- Brano di testo
Terra spromessa è il nuovo libro ibrido, un saggio storico romanzato, di Gaetano Fera, professionista della consulenza fiscale...
Terra spromessa è
il nuovo libro ibrido, un saggio storico romanzato, di Gaetano Fera,
professionista della consulenza fiscale e amministrativa con la passione per la
scrittura e il racconto delle vicende dimenticate della storia della Calabria e
del Meridione d’Italia.
Pubblicato da Mauro Pagliai Editore, Terra
spromessa è la narrazione delle battaglie dei contadini calabresi negli
anni quaranta e cinquanta del secolo scorso; una pagina decisiva nel passaggio
da una civiltà improntata a un solido feudalesimo a un’altra fase, non meno
drammatica, quella della goffa corsa all’industrializzazione che avrebbe
portato al ripudio e alla scomparsa della civiltà contadina. Pagina centrale
della storia dell’estremo lembo della Penisola italiana sì, ma colpevolmente
rimossa dalla memoria collettiva.
Dedicato ai dimenticati del Sud, Terra
spromessa è un libro denuncia che risveglia il senso di indignazione per le
beffe inflitte ai braccianti – e, di riflesso, a tutto il popolo calabrese –,
dopo secoli di soperchierie subite dagli agrari.
Il libro di Fera è un’opera che fa rumore, pregna di aneddoti e vicende, dal
secondo dopoguerra in poi, scivolati in quel dimenticatoio dalla bocca sempre
troppo larga, buia e profonda che ha inghiottito e continua a inghiottire tante
storie d’Italia.

- Elenco dei record

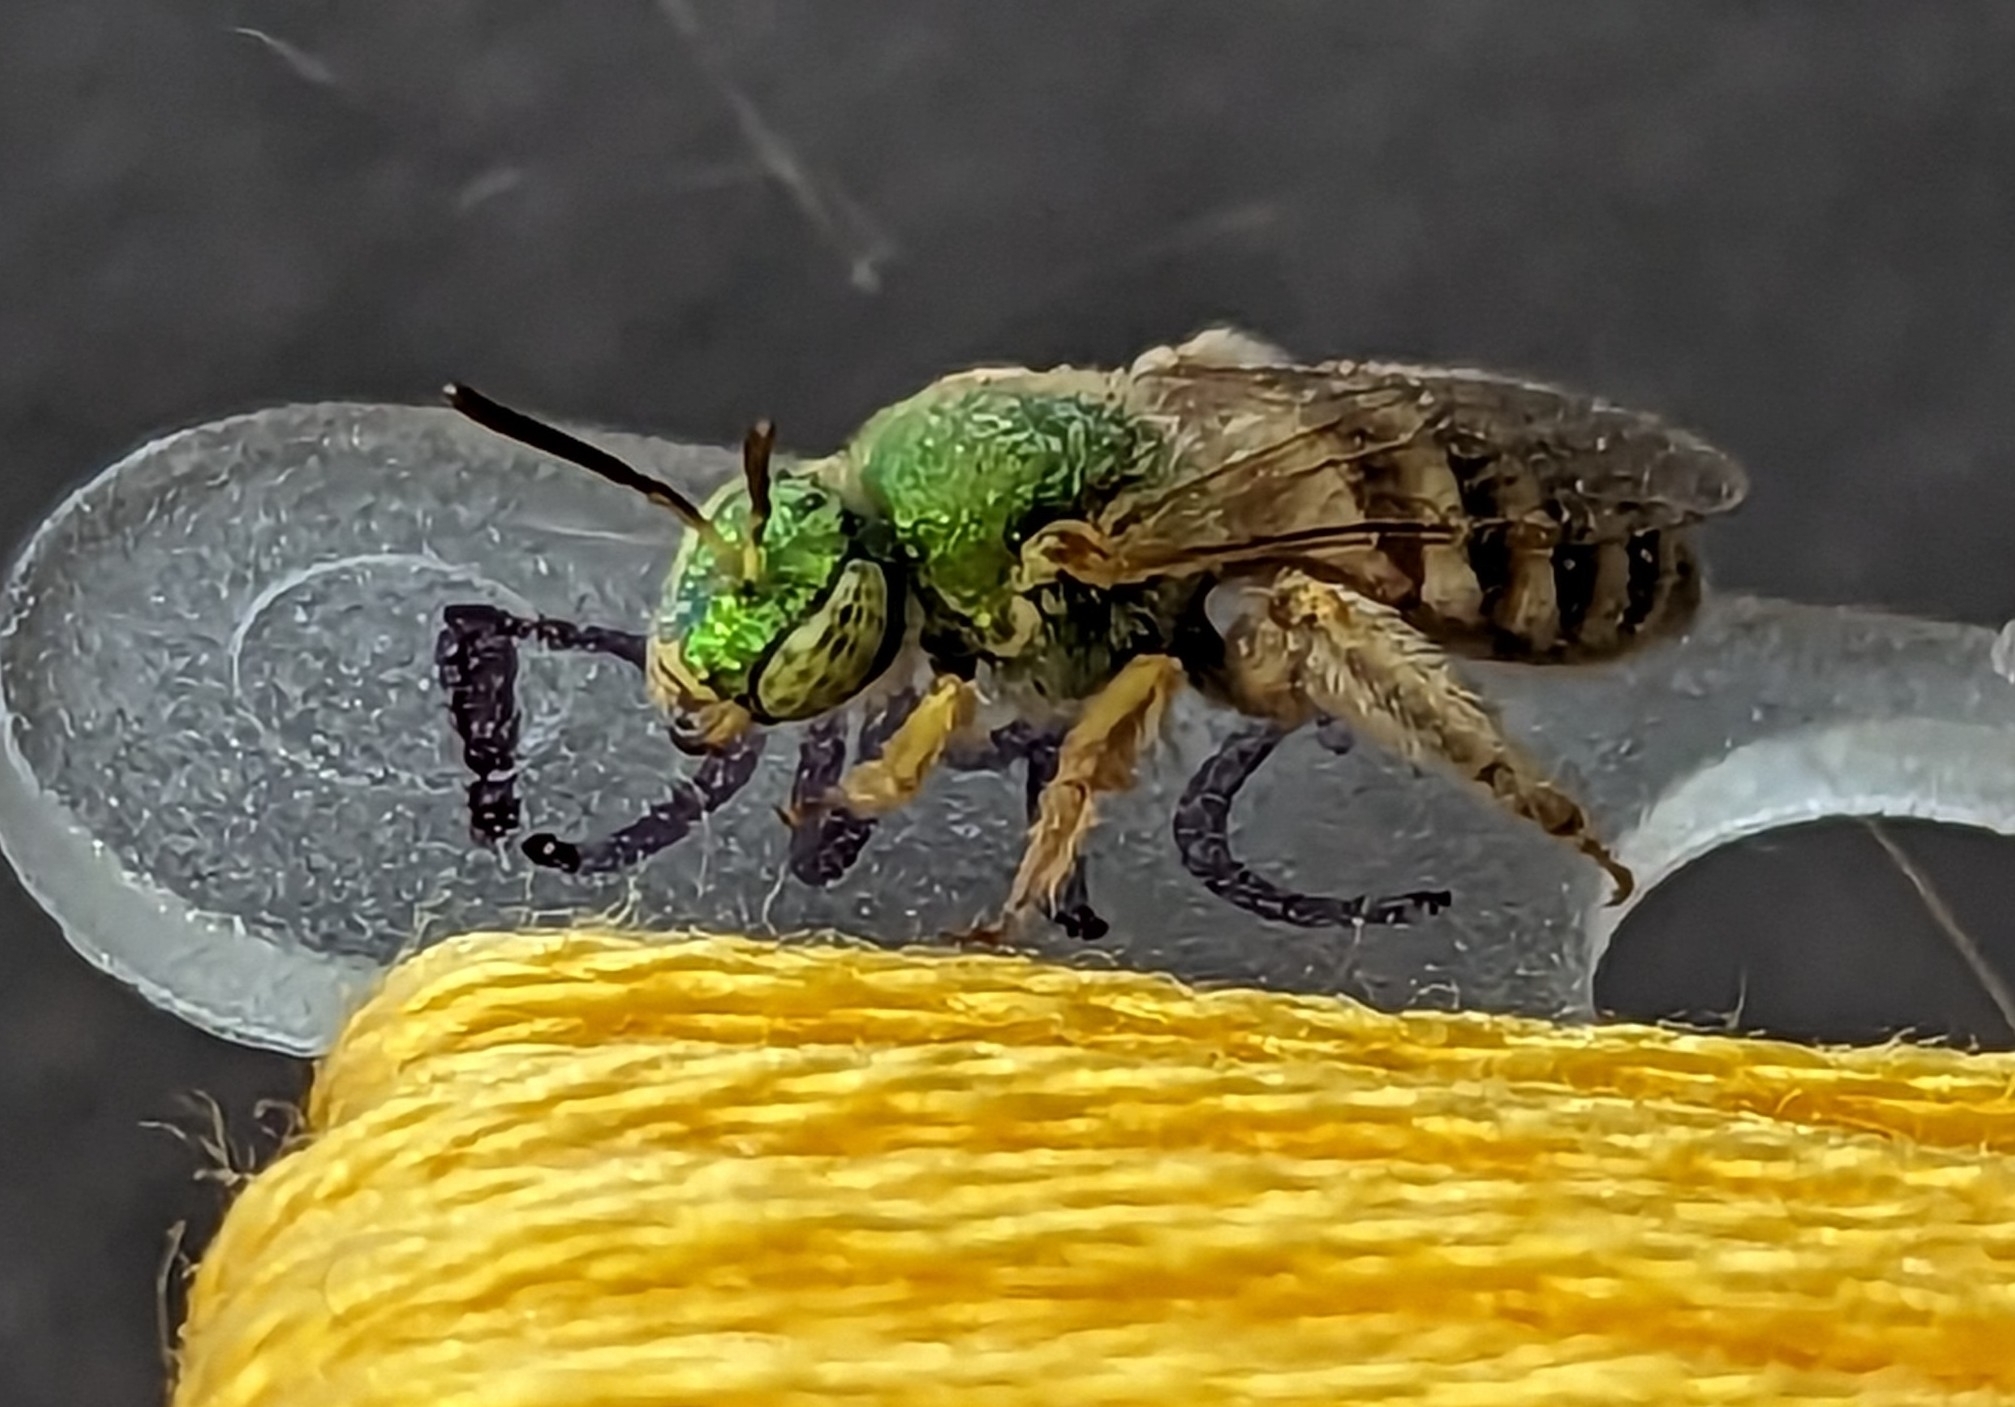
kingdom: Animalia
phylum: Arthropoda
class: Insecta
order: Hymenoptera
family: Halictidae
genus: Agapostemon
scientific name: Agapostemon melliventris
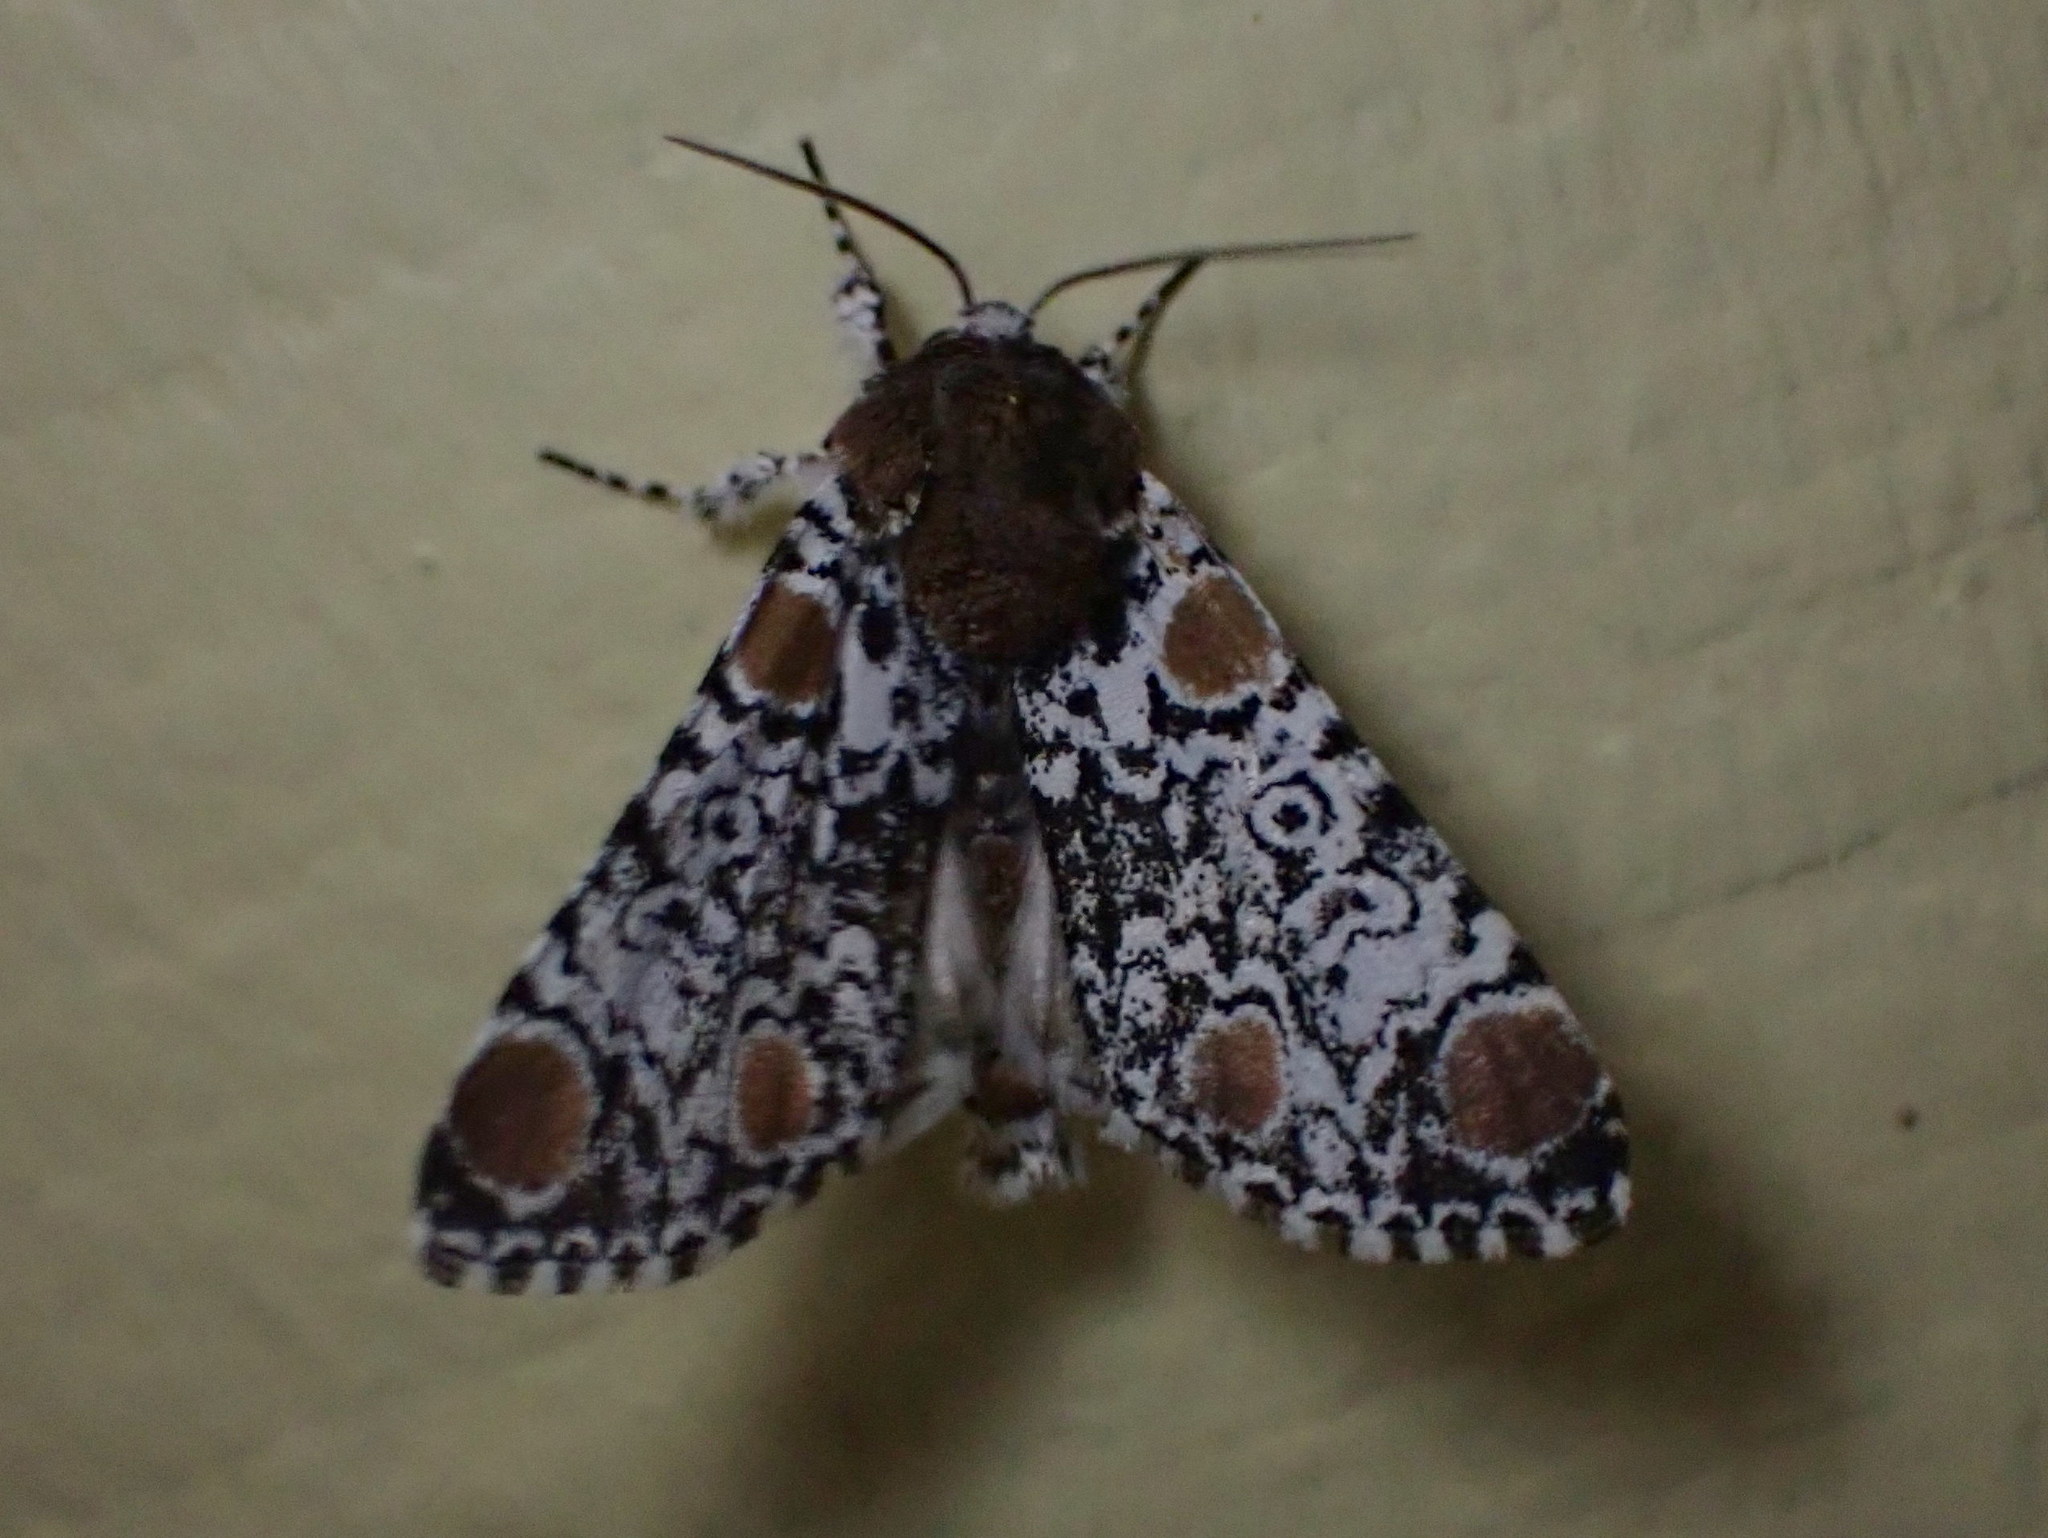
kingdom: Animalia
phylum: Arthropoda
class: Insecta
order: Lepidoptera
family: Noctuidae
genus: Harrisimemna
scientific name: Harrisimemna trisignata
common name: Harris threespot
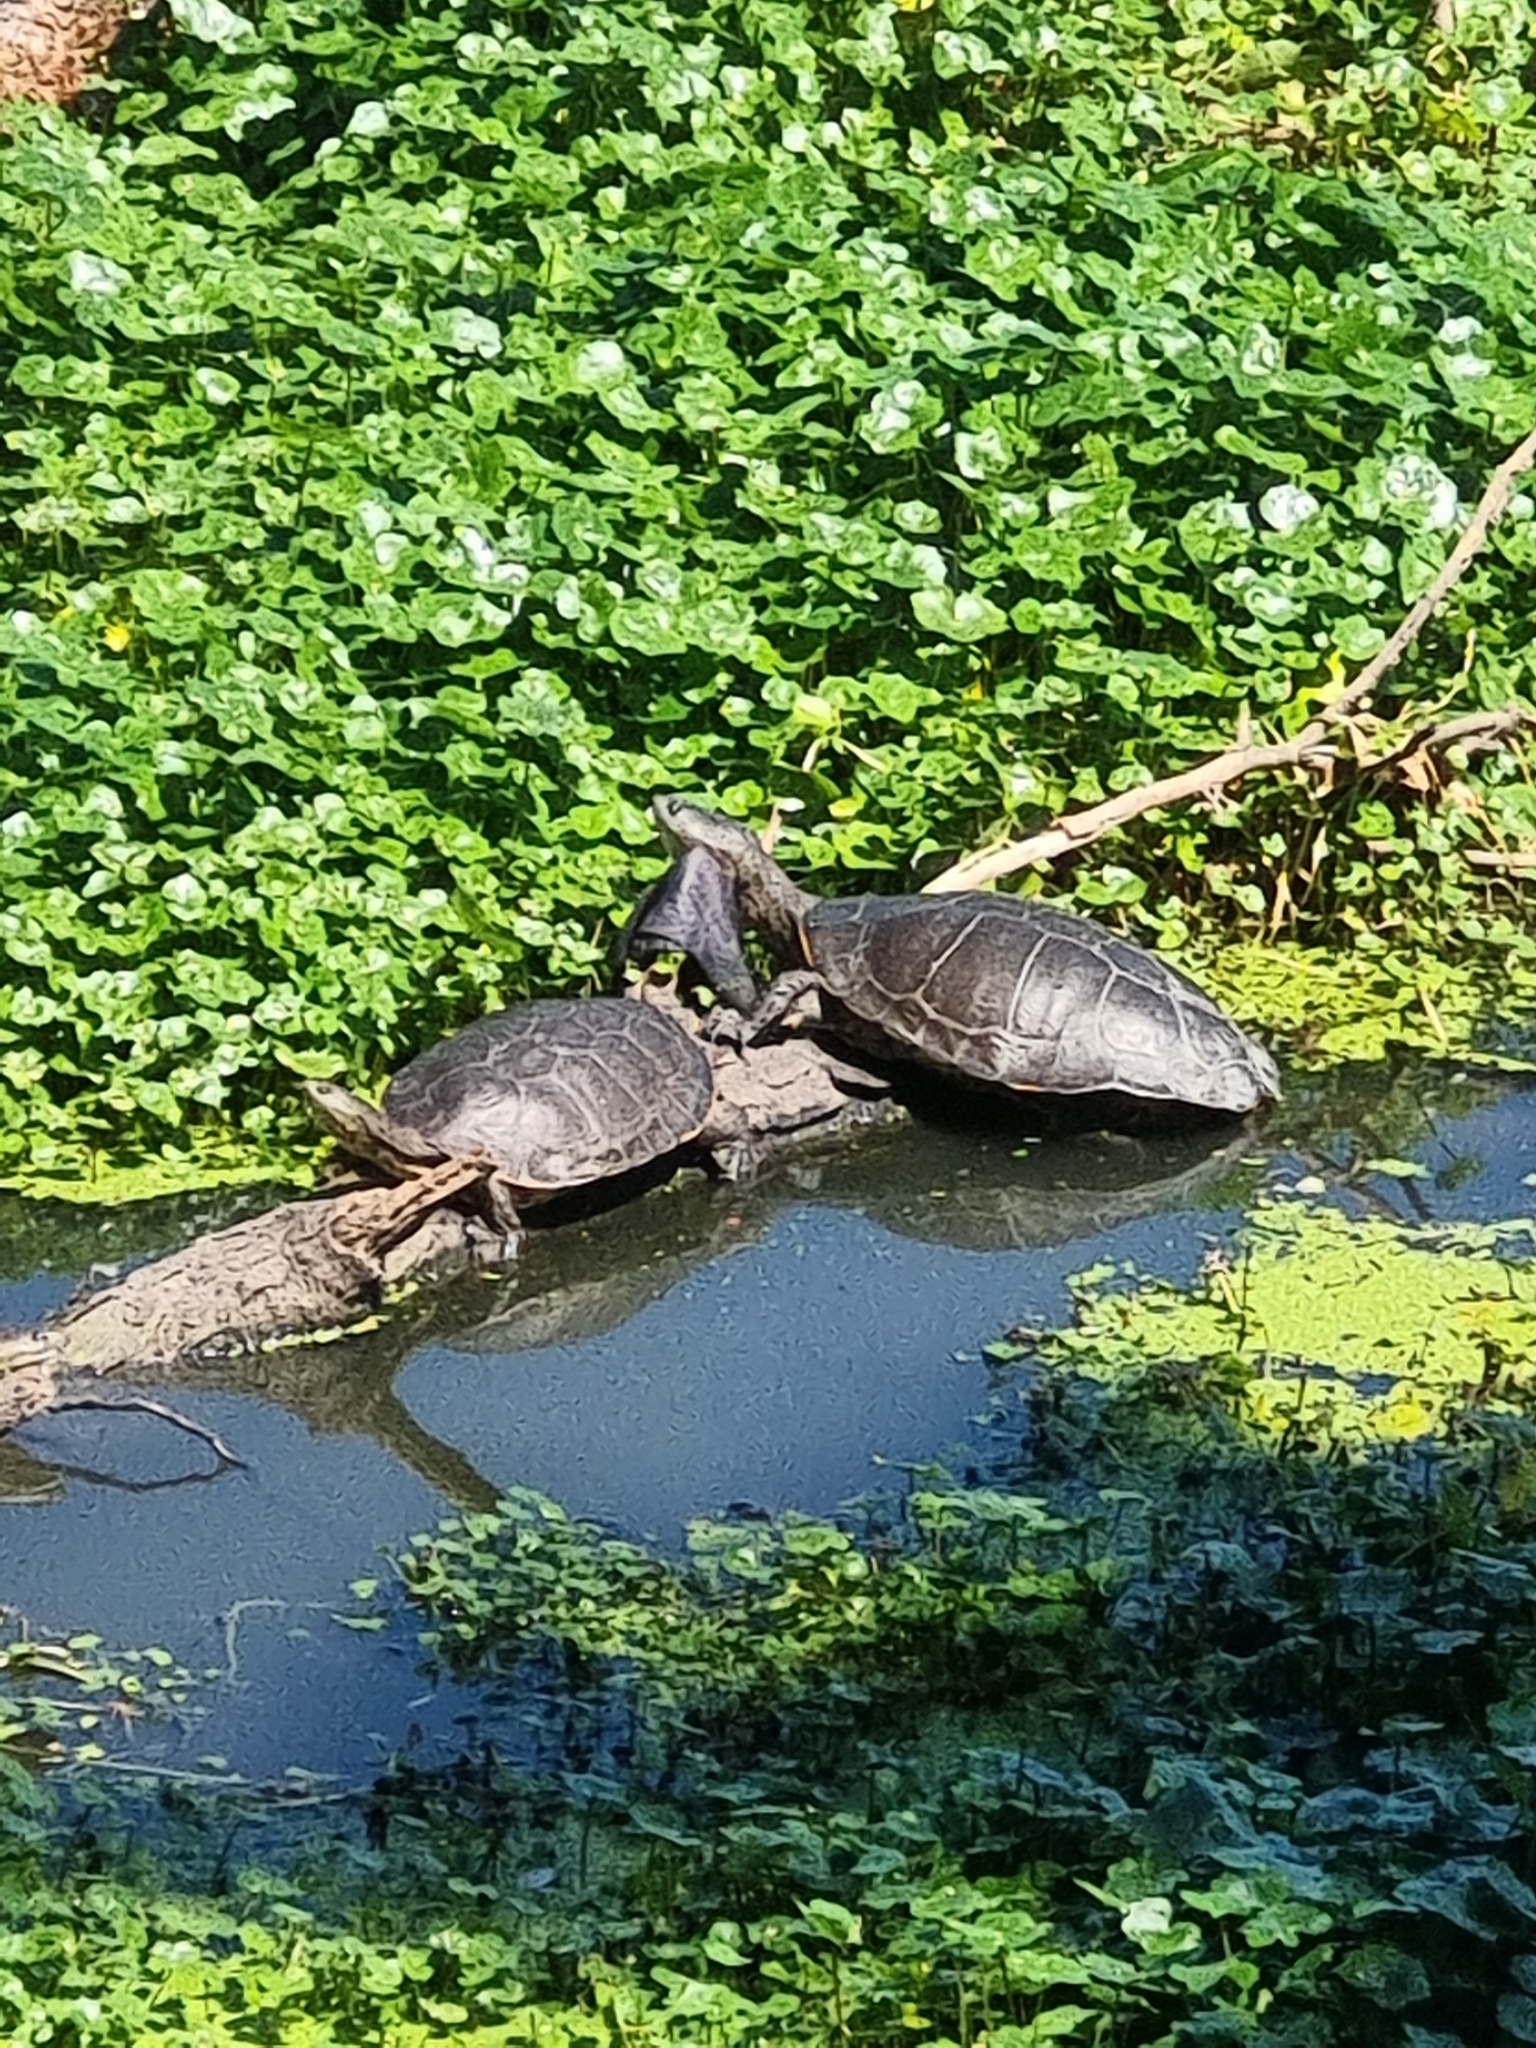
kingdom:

- Sfida
Riprendi il testo sul libro Terra spromessa e proseguilo a partire dall'ultima frase.

- Risultato dell'esercizio
Come l’immissione delle am-lira, il denaro stampato dagli americani dopo lo
sbarco nel Meridione che andò a sostituire le povere lire della sconfitta
Italia causando una spaventosa inflazione e impoverendo un popolo già ridotto
alla fame dalla disastrosa guerra. Altre storie di quegli anni messe sotto il
tappeto della malafede pubblica sono la liquidazione dei boschi dell’Appennino
calabrese a favore degli inglesi, che privò gli ignari – e ignavi – calabresi
della propria “ricchezza spontanea”, e la iattura dell’emigrazione –
immancabile questione –, riacutizzatasi dopo le sanguinose stagioni a cavallo
fra la fine del Diciannovesimo e l’inizio del Ventesimo secolo, questa volta
verso le miniere belghe secondo uno scellerato accordo di scambio fra le due
nazioni, l’Italia e il Belgio, denominato, inequivocabilmente,
“minatore-carbone”.
In particolare, i fatti raccontati dall’autore sotto forma di romanzo si
svolgono a Falerna e Nocera Terinese, centri della costa tirrenica calabrese un
tempo ricchi di terreni in mano a pochi proprietari e perciò malamente lavorati
e lasciati divorare dagli sterpi pur di non essere ceduti alle braccia che quei
terreni li avrebbero rimessi a coltura. L’occupazione delle terre si configurò
quindi come un’azione rivoluzionaria che andava a scardinare una tradizione
secolare, distinta da silenzi e soprusi.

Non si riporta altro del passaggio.